Organisé par la Haute Autorité de Prévention et de Lutte contre la Corruption et les Infractions Assimilées (HAPLUCIA), cet atelier se situe dans le cadre de sa campagne nationale de sensibilisation sur la lutte contre la corruption. L’objectif est d’amener ces acteurs à éradiquer et à renoncer à la corruption et aux infractions assimilées dans leurs services ainsi que de faire l’état des lieux des différents ministères et organismes publics.

Les participants ont suivi des présentations sur la HAPLUCIA, l’état des lieux de la corruption et des infractions assimilées au Togo, la problématique de la corruption dans les finances publiques et les marchés publics au Togo. Les communications ont porté aussi sur les activités de la commission anticorruption de l’OTR et de la répression des actes de corruption et infractions assimilées. L’assistance a été également édifiée à travers un exemple de contrôle interne à l’inspection générale du Trésor et un exemple de contrôle interne et de lutte contre la corruption à

l’OTR, Le directeur de cabinet du ministère de l’Economie et des Finances, Kossi Tofio, a rappelé que la corruption constitue un frein aux investisseurs étrangers, au développement socioéconomique, un obstacle à la démocratie et à la cohésion sociale des pays.

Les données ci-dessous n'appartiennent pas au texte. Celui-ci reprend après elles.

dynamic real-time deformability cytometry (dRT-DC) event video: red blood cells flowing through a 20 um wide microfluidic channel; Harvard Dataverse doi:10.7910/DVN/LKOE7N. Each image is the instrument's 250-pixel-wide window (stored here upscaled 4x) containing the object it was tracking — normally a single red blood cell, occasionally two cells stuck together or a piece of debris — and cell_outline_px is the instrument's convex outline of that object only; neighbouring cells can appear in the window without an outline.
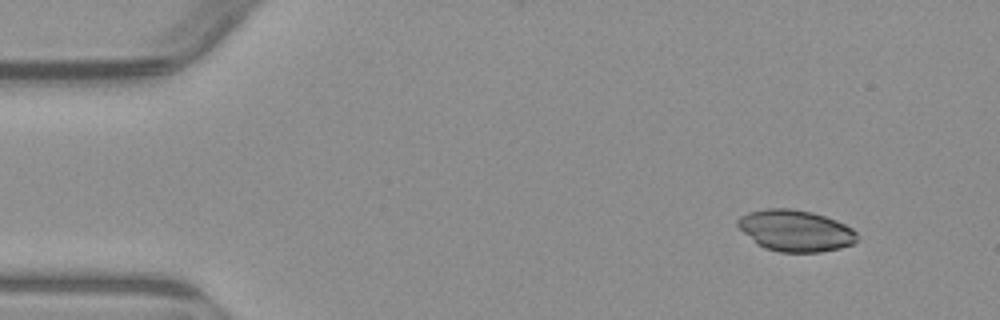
{"species": "common noctule bat (a hibernating species)", "species_latin": "Nyctalus noctula", "temperature_condition": "warm", "stored_images_in_passage": 2, "segment_of_instrument_passage": [2, 2], "camera_frame_rate_fps": 3000, "um_per_image_px": 0.085, "animal": {"sex": "male", "body_mass_g": 23.1, "forearm_length_mm": 52.7}, "frame": {"image": 1, "passage_image": 2, "time_ms": 1.333, "image_size_px": [1000, 320], "cell_outline_px": [[856, 240], [852, 244], [840, 248], [820, 252], [780, 252], [764, 248], [756, 244], [736, 224], [736, 220], [740, 216], [748, 212], [768, 208], [792, 208], [812, 212], [836, 220], [852, 228], [856, 232]], "centroid_in_image_um": [67.59, 19.6], "position_along_channel_um": 17.4, "area_um2": 28.78}}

Selon lui, cette dernière alimente le crime organisé, les trafics illicites, l’extrémisme religieux et participe au financement du terrorisme.

Le directeur de cabinet a souligné que le Togo a ratifié les principales conventions en matière de lutte contre la corruption, en l’occurrence celle des Nations Unies, de l’Union africaine et de la CEDEAO et mis en œuvre les principales recommandations de l’UEMOA. Il a ajouté que les finances et les marchés publics ont été, notamment, les chantiers prioritaires qui ont bénéficié d’une législation complète et d’une réglementation depuis une décennie.

Le président de la HAPLUCIA, Essohana Wiyao, a laissé entendre qu’en ce qui concerne la lutte contre les actes de corruption et infractions assimilées, son institution a reçu pour mission de recueillir les plaintes et les dénonciations, les étayer et les documenter avant de les transmettre au Procureur de la République, qui engage les poursuites. Il a mentionné que « le Plan national de développement (PND) 2018-2022 d’un coût d’environ 4.622 milliards lancé le 4 mars dernier par le président de la République nous recommande de nous comporter plus que jamais comme de véritables acteurs de développement de notre pays. Ainsi, la bonne collecte des recettes et la bonne gestion des biens et deniers publics devraient inspirer et guider nos pas et nos actions quotidiennes ».